Bitcoin’s Recent Price Pullback: On-Chain Data Hints at a Healthy Market
While Bitcoin’s (BTC) price has recently dipped below the $95,000 mark, triggering some concerns, a closer look at on-chain data reveals a potentially healthy market with solid long-term support. Despite the recent drop, Bitcoin’s fundamentals remain strong, painting a bullish picture for the future.
Year-Over-Year Returns Signal Strong Long-Term Support
Bitcoin’s weekly close near $94,000 in April 2024 delivered an impressive 53.61% year-over-year total return. This strong performance, coupled with on-chain metrics like the realized price, suggests a shift from the speculative frenzy of early 2024 to a more mature bull trend based on long-term fundamentals.
The realized price, which measures the average price at which Bitcoin was last moved, has surged 61.82% year-over-year, outperforming the market value to realized value (MVRV) metric. This signifies that long-term holders are increasing the base price faster than speculative price increases, a positive signal for the long-term health of the market.
The negative MVRV further suggests that Bitcoin is trading below its fundamental value compared to a year ago, a pattern historically followed by significant rallies. This compression of value creates room for future upside, with analysts eyeing new highs above $110,000 if demand accelerates.

Analysts Predict Potential Upside and Price Target
Based on current trends and historical data, Standard Chartered’s head of digital assets research, Geoffrey Kendrick, predicts that Bitcoin will reach a new all-time high of $120,000 by Q2 2025. This prediction is driven by strategic reallocation from US assets, particularly due to the high US Treasury term premium, which has been correlated with Bitcoin’s price.
Kendrick’s observation highlights the potential for global investors seeking alternatives to traditional US assets, potentially driving increased demand for Bitcoin.
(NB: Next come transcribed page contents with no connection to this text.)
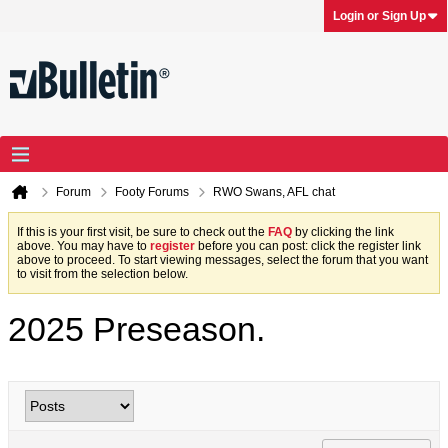
Login or Sign Up
Forum
Footy Forums
RWO Swans, AFL chat
If this is your first visit, be sure to check out the
FAQ
by clicking the link
above. You may have to
register
before you can post: click the register link
above to proceed. To start viewing messages, select the forum that you want
to visit from the selection below.
2025 Preseason.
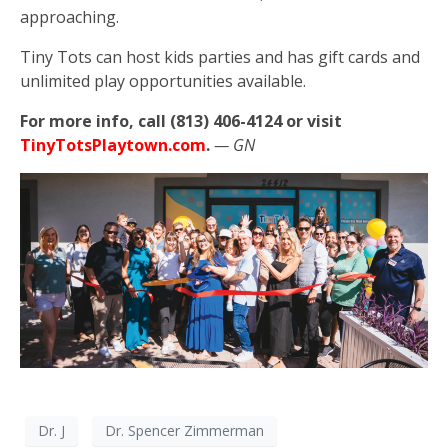
approaching.
Tiny Tots can host kids parties and has gift cards and
unlimited play opportunities available.
For more info, call (813) 406-4124 or visit
TinyTotsPlaytown.com
.
— GN
Dr. J
Dr. Spencer Zimmerman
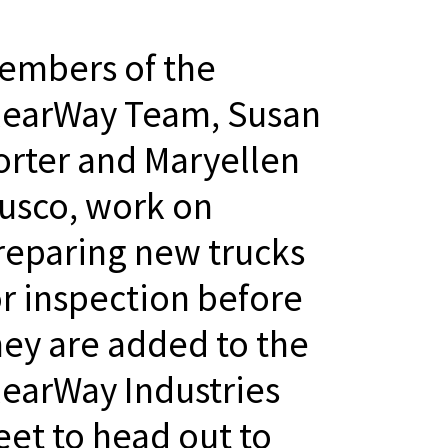
embers of the
learWay Team, Susan
orter and Maryellen
usco, work on
reparing new trucks
or inspection before
hey are added to the
learWay Industries
leet to head out to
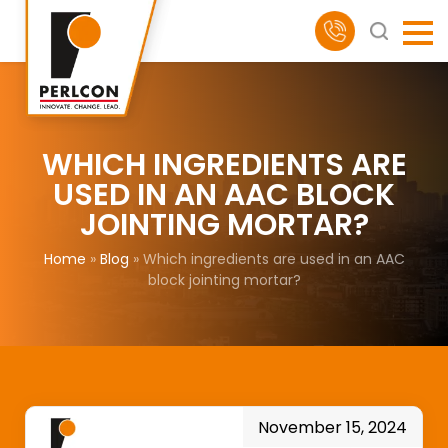
WHICH INGREDIENTS ARE
USED IN AN AAC BLOCK
JOINTING MORTAR?
Home
»
Blog
»
Which ingredients are used in an AAC
block jointing mortar?
November 15, 2024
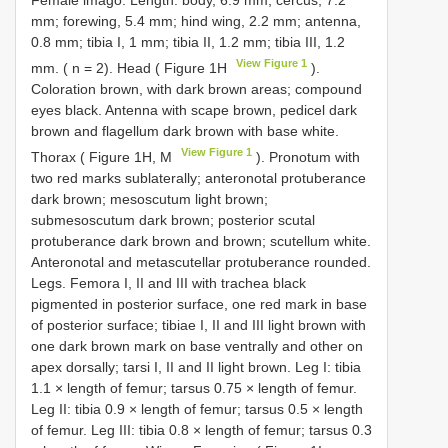
Female imago. Length: body, 6.9 mm; cercus, 7.2
mm; forewing, 5.4 mm; hind wing, 2.2 mm; antenna,
0.8 mm; tibia I, 1 mm; tibia II, 1.2 mm; tibia III, 1.2
View Figure 1
mm. ( n = 2). Head ( Figure 1H
).
Coloration brown, with dark brown areas; compound
eyes black. Antenna with scape brown, pedicel dark
brown and flagellum dark brown with base white.
View Figure 1
Thorax ( Figure 1H, M
). Pronotum with
two red marks sublaterally; anteronotal protuberance
dark brown; mesoscutum light brown;
submesoscutum dark brown; posterior scutal
protuberance dark brown and brown; scutellum white.
Anteronotal and metascutellar protuberance rounded.
Legs. Femora I, II and III with trachea black
pigmented in posterior surface, one red mark in base
of posterior surface; tibiae I, II and III light brown with
one dark brown mark on base ventrally and other on
apex dorsally; tarsi I, II and II light brown. Leg I: tibia
1.1 × length of femur; tarsus 0.75 × length of femur.
Leg II: tibia 0.9 × length of femur; tarsus 0.5 × length
of femur. Leg III: tibia 0.8 × length of femur; tarsus 0.3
This trend, coupled with the positive on-chain signals, suggests a strong foundation for future growth.
Funding Rates Hint at a Potential Long Squeeze
Bitcoin’s funding rate has recently turned positive, indicating a dominance of long positions as traders bet on price rises above $90,000. A long squeeze is a market event where a sudden price drop forces over-leveraged long traders to sell, amplifying the decline through mass liquidations.
While a brief dip below $91,000 in late April sparked concerns about a potential long squeeze, the positive funding rate suggests a shift in market dynamics. With traders maintaining long positions, there is potential for a long squeeze, driving prices toward the $97,000 level.

Caution and Disclaimer
It’s important to remember that the crypto market is inherently volatile, and price predictions are not guaranteed. Investors should conduct thorough research and exercise caution before making any investment decisions. This article does not constitute investment advice.